How Much is Too Much?

Samantha Mathewson

Is your inbox too full? UNH students have mixed emotions about the number of emails they receive per day.

Photo by Samantha Mathewson

For Derek Troxler, the answer is clear, “Too many!”

After insideUNH was implemented in the fall of 2011 as a portal for students, faculty and staff, the number of emails that went to students’ personal emails decreased by a reasonable amount, but some students still think that we get too many.

Troxler went on to explain why he believes the university overdoes it. “Residents who don’t have an on-campus job still get emails about time sheets. Residents who don’t have cars still get emails about moving cars from a lot. It would be smart to have someone just sit down and assemble folders of groups of commuters, residents with cars, residents with on campus jobs, etc,” he said.

Alex Joseph agreed. ”I think that there are certain emails that they don’t have to send to every student like Derek said.”

Certain groups that are given permission are allowed to send mass emails, and some groups send out group emails by making a group through outlook. Charger Connection on insideUNH helps clubs better manage emailing and organization, and decreases the number of emails sent out overall. “One of the only things left to do is get upperclassmen onboard, so they aren’t out of the loop,” said Andrew Mayer, Office Coordinator for the Office of Student Activities.

“I don’t mind how many we get, I just get annoyed when I get duplicates. Like I’ll get the same message two times sometimes even three. I like being updated with campus info,” said Melissa Scott.

While there are numerous repetitive emails being sent out everyday, the reduction made by insideUNH may have addressed the wrong group of emails.

However, “not everyone checks insideUNH though, and I know that student activities sends out an email every week about the events that are happening, but again not everyone checks their email either,” said Joseph. “I think they should bring back emails about events that are happening on campus.”

InsideUNH has been a resourceful addition to the university’s social media links, but even Troxler, who thinks it is useful for online sign ups, admitted he seldom checks it.

“There are dramatically less emails sent out to students since insideUNH has been made. Two emails used to be sent per event to each student. Think about all the events, multiplied by two. It was double the amount of emails students had to delete because it wasn’t about an event they were necessarily interested in,” said Mayer.

Mayer is in charge of training students to be familiar with insideUNH. He holds sessions to update students and has trained first-year students at SOAR. “The only thing we want students to get out of it is to be informed of what’s going on, and the flyer board provides that information in a comprehensive place.”

For some students who do not check insideUNH, they are sometimes left out of the loop on what is going on with their clubs. Because of this, some students think there should be more emails sent.

“I would personally prefer those emails over insideUNH because no one really goes on there. It’s also harder for clubs to get the word out using insideUNH. Maybe there should be an email opt-out option, or even better, a specific email group that students sign up for at the club fair or something that will get emails everyday about what’s going on. That way if you have a problem with all the emails, you won’t get them,” said Bri Eccleston.
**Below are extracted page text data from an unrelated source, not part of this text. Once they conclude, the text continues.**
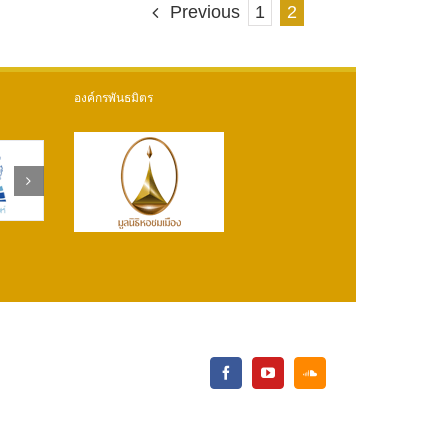
1
2
Previous
องค์กรพันธมิตร
Facebook
YouTube
SoundCloud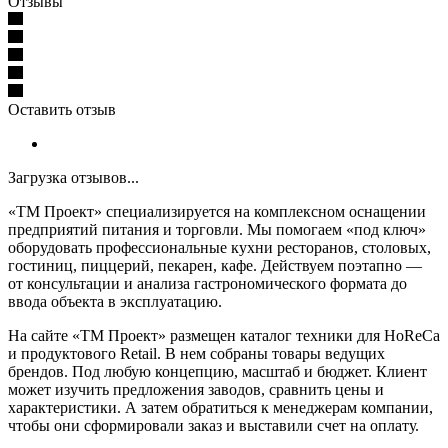
Отзывы
Оставить отзыв
Загрузка отзывов...
«ТМ Проект» специализируется на комплексном оснащении
предприятий питания и торговли. Мы помогаем «под ключ»
оборудовать профессиональные кухни ресторанов, столовых,
гостиниц, пиццерий, пекарен, кафе. Действуем поэтапно —
от консультации и анализа гастрономического формата до
ввода объекта в эксплуатацию.
На сайте «ТМ Проект» размещен каталог техники для HoReCa
и продуктового Retail. В нем собраны товары ведущих
брендов. Под любую концепцию, масштаб и бюджет. Клиент
может изучить предложения заводов, сравнить цены и
характеристики. А затем обратиться к менеджерам компании,
чтобы они сформировали заказ и выставили счет на оплату.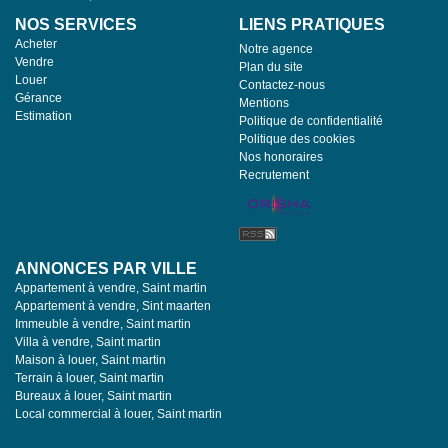
NOS SERVICES
LIENS PRATIQUES
Acheter
Notre agence
Vendre
Plan du site
Louer
Contactez-nous
Gérance
Mentions
Estimation
Politique de confidentialité
Politique des cookies
Nos honoraires
Recrutement
ANNONCES PAR VILLE
Appartement à vendre, Saint martin
Appartement à vendre, Sint maarten
Immeuble à vendre, Saint martin
Villa à vendre, Saint martin
Maison à louer, Saint martin
Terrain à louer, Saint martin
Bureaux à louer, Saint martin
Local commercial à louer, Saint martin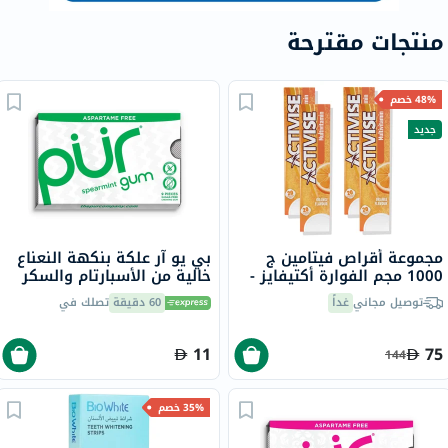
منتجات مقترحة
48% خصم
جديد
مجموعة أقراص فيتامين ج
بي يو آر علكة بنكهة النعناع
1000 مجم الفوارة أكتيفايز -
خالية من الأسبارتام والسكر
4 × 20 قرص
مع إكسيليتول، 9 قطع
توصيل مجاني
غداً
60 دقيقة
تصلك في
11
75
144
35% خصم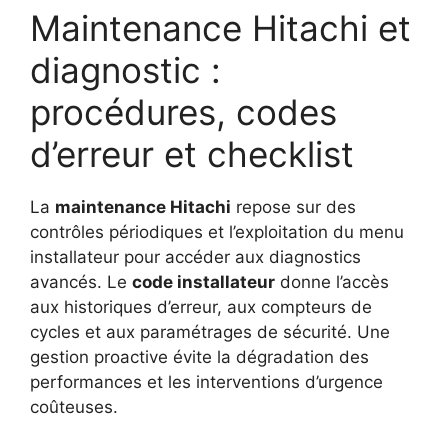
Maintenance Hitachi et
diagnostic :
procédures, codes
d’erreur et checklist
La
maintenance Hitachi
repose sur des
contrôles périodiques et l’exploitation du menu
installateur pour accéder aux diagnostics
avancés. Le
code installateur
donne l’accès
aux historiques d’erreur, aux compteurs de
cycles et aux paramétrages de sécurité. Une
gestion proactive évite la dégradation des
performances et les interventions d’urgence
coûteuses.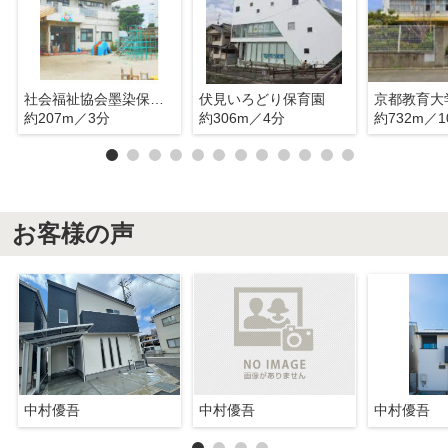
社会福祉協会墨染保育園
伏見いろどり保育園
約207m／3分
約306m／4分
約732m／1
お客様の声
中村優吾
中村優吾
中村優吾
“Sometimes Charger Connection is too inconvenient to go to. For example, when I am on my phone. Email is 100 times easier to check while on mobile,” said Taylor Hauck.

Paul Raffile suggested, “Perhaps we should get a daily digest of all the public RSO events by OSA. Sometimes the weekly thing just isn’t detailed enough and we forget about a lot of things towards the end of the week. Pair that with fewer emails about individual events (especially the 10 emails we get from the Rec Center daily) and I think we’ll have a good balance.”

Mayer in return explained that the Weekly Charger is dependent upon RSOs posts in Charger Connection through insideUNH. It only benefits clubs and organizations to use Charger Connection, and the Weekly Charger is an incentive for them to use it.

A resident assistant who sends their residents emails said that they put “read receipts” on their emails, and can tell when their residents neglect to check their email. “It’s required to check your email once a day, and it’s to make sure you don’t miss important information,” added the RA, who also agreed that they should be able to make better student groups to have relevant emails go to the right people and irrelevant emails not getting sent.

For some students, checking their email is a daily routine, but if you only check your email once a day, when you sign on you could be greeted by a very long list of emails.

Another student mentioned she thinks it is better to check it occasionally throughout the day so you can stay updated on events going on, if they are cancelled last minute, or if a class is cancelled. The student added that teachers, administration and students utilize sending emails constantly to communicate effectively and efficiently. Students do not always have the time to meet with their teachers, or their office hours may not coincide with their class schedule.

“I like getting the e-mails because I like to know what’s going on, and I don’t think they’re overwhelming. It takes me less than a minute to delete the ones that don’t pertain to me,” said Ashley Arminio.

As an alternative to neither decreasing nor increasing the number of emails, Hauck said, “we need to get more important emails. I don’t need seven emails about housing in one day. We should get more emails about events on and off campus.”

It is easy to tell what an email is about and who it is from. If it is not important students have the option to delete it, but the university sends mass emails out of convenience and to increase campus awareness.